Vous trouverez ci-dessous un lien vers l’interview de « Fadila », réalisée hier par Radio Campus Lille. « Fadila » a 23 ans, elle est entrée en novembre à Auchan City Tourcoing, après avoir signé un contrat de professionnalisation (une aubaine pour les patrons, dont les Mulliez ne se privent pas).

« Fadila » apprend au mois de novembre dernier qu’elle est enceinte. Malaises, vomissements, nécessité de se rendre aux toilettes, bien des femmes connaissent ces contraintes (lesquelles accouchent ensuite d’un grand bonheur). La direction d’Auchan City les a ignorées avec une indifférence confinant au mépris.

A tel point que le 21 novembre, « Fadila », malgré toutes les alertes qu’elle a lancées, est victime d’une fausse couche à la caisse où elle travaille, sans considérations pour son état.

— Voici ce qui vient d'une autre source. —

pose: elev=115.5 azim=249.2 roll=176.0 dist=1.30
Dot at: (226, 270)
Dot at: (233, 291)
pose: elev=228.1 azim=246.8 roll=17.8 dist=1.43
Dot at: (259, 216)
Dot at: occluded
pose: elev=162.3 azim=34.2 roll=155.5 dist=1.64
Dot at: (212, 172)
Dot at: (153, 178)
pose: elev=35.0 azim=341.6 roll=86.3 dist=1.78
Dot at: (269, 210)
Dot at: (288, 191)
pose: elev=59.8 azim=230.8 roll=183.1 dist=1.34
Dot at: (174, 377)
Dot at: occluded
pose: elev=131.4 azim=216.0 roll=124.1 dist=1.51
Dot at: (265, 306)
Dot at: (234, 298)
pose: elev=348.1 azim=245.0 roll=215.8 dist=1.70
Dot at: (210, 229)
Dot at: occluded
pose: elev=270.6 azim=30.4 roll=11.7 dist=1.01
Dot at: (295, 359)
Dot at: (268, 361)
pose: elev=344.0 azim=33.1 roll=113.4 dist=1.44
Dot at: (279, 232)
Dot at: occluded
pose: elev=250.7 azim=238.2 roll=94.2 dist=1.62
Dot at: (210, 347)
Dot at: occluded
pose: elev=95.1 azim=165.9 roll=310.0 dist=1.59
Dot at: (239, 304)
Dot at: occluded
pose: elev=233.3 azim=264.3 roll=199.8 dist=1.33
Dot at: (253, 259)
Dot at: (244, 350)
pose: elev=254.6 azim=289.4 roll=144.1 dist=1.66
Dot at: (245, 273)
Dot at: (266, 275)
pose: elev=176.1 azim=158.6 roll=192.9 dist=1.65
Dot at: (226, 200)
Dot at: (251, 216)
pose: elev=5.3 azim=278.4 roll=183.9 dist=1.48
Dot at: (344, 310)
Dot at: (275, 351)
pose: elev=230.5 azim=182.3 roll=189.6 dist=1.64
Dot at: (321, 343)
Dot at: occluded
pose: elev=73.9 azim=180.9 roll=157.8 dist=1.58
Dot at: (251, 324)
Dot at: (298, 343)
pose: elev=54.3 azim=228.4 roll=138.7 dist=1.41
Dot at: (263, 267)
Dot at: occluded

La direction d’Auchan City tire-t-elle des conclusions sur un management (et une charge de travail excessive pour tous les salariés) qui a déjà fait parler de lui en d’autres circonstances, et dont notre Union Locale connaît tous les effets (le nombre de salariés de ce magasin qui sont syndiqués nous permet de disposer d’informations sûres, vérifiées, incontestables) ?

Pour « Fadila », ce sera, suite à cette fausse couche en caisse : retraits indus sur sa fiche de paie de novembre (!!!), « absence injustifiée » (!!!) et aucune mention de l’accident du travail. Négation totale de ce drame humain… Personne pour prendre de ses nouvelles, et un organisme de formation qui lui reproche ses absences à Auchan et menace de mettre fin au contrat.

Où est l’humanité ? Que veulent-ils que les salariés deviennent ? Nous sommes effarés de constater, jour après jour, les coups portés par le patronat envers les travailleurs, en particulier les plus fragilisés, en particulier les femmes.

Vous trouverez ci-joint le courrier que « Fadila » a envoyé à la direction du magasin, laquelle prétendrait« ne pas être au courant ». Il a pourtant bien fallu que quelqu’un nettoie le siège ensanglanté de la caissière après que celle-ci fut emportée par les pompiers… Sans doute pas le Directeur, mais comment un tel évènement peut-il être « ignoré » ? Il semble que le « management » Auchan City soit un savant mélange d’indifférence, de mépris et d’incompétence. Quand les revendications de la CGT, maintes fois exprimées, obtiendront-elles satisfaction ?

On ne lâche rien ni personne. Les travailleuses et travailleurs de ce magasin sont mis en danger par des stratégies managériales indignes. Ceux qui se taisent face à cette situation portent une grande responsabilité.